THE DATA:
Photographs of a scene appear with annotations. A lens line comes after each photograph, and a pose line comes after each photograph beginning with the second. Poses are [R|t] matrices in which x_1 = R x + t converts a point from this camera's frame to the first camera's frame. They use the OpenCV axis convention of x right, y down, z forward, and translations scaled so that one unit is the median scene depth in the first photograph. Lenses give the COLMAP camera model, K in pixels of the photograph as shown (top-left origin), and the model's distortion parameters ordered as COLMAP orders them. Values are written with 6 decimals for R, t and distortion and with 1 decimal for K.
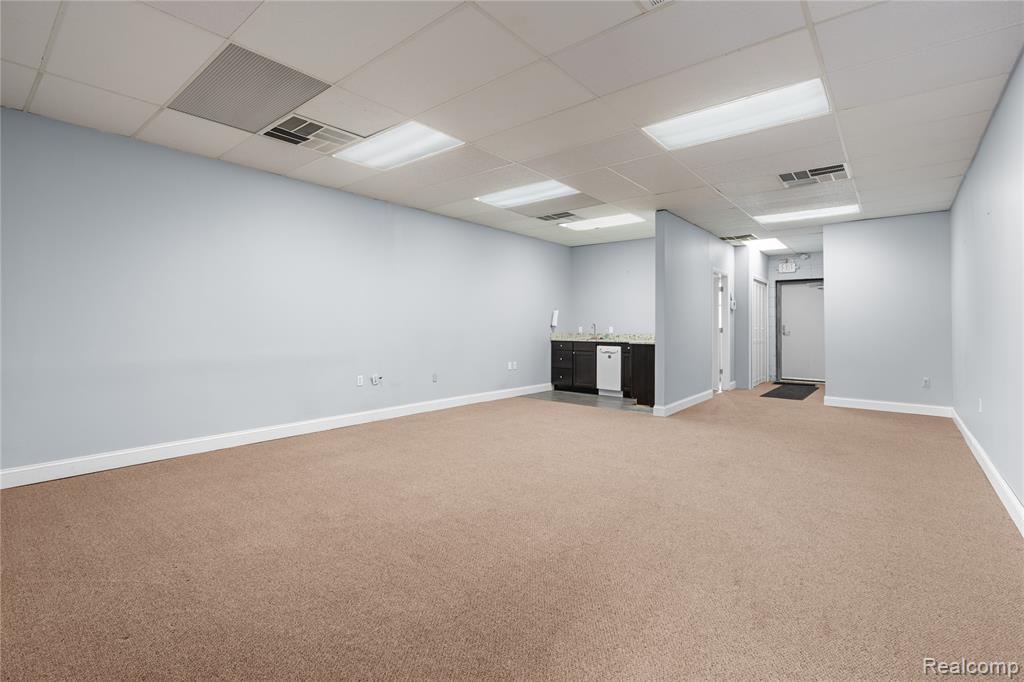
lens RADIAL K [[463.0, 0, 512.7], [0, 463.0, 334.5], [0, 0, 1]] dist [0.003173, 0.000020]
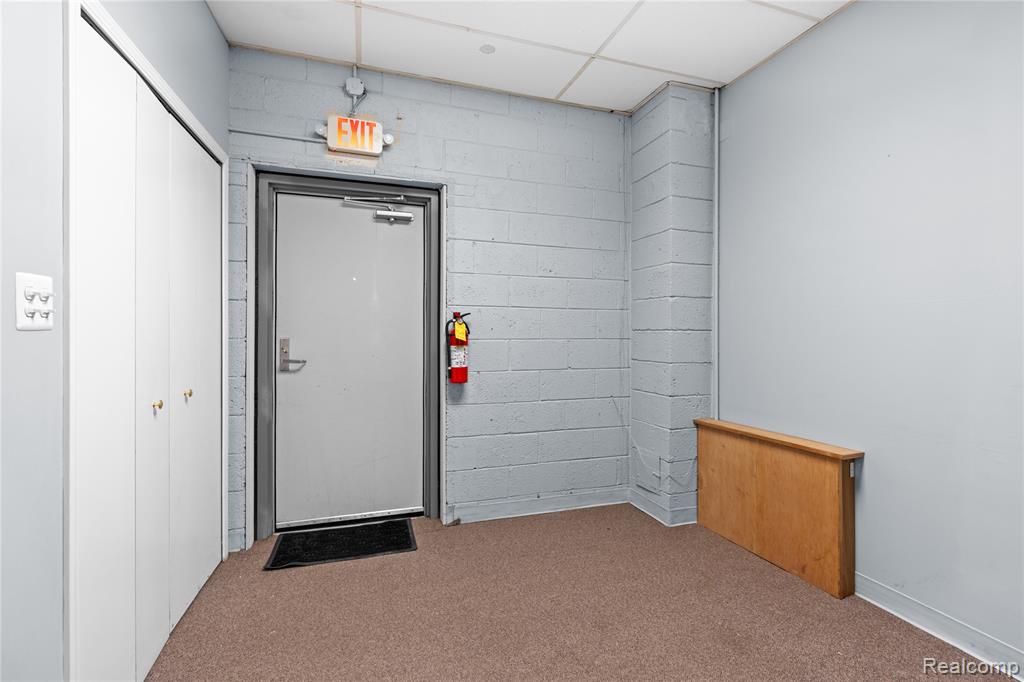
lens RADIAL K [[463.0, 0, 513.3], [0, 463.0, 336.5], [0, 0, 1]] dist [0.003173, 0.000020]
pose [[0.536410, 0.005685, 0.843938, 0.420979], [-0.004469, 0.999982, -0.003895, -0.021963], [-0.843946, -0.001682, 0.536426, 0.733474]]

ACTION ITEM:
Set down the material exactly, every line of it, except for the pictures.

RESPONSE TO THE EXERCISE:
Photographs of a scene appear with annotations. A lens line comes after each photograph, and a pose line comes after each photograph beginning with the second. Poses are [R|t] matrices in which x_1 = R x + t converts a point from this camera's frame to the first camera's frame. They use the OpenCV axis convention of x right, y down, z forward, and translations scaled so that one unit is the median scene depth in the first photograph. Lenses give the COLMAP camera model, K in pixels of the photograph as shown (top-left origin), and the model's distortion parameters ordered as COLMAP orders them. Values are written with 6 decimals for R, t and distortion and with 1 decimal for K.
lens RADIAL K [[463.0, 0, 512.7], [0, 463.0, 334.5], [0, 0, 1]] dist [0.003173, 0.000020]
lens RADIAL K [[463.0, 0, 513.3], [0, 463.0, 336.5], [0, 0, 1]] dist [0.003173, 0.000020]
pose [[0.536410, 0.005685, 0.843938, 0.420979], [-0.004469, 0.999982, -0.003895, -0.021963], [-0.843946, -0.001682, 0.536426, 0.733474]]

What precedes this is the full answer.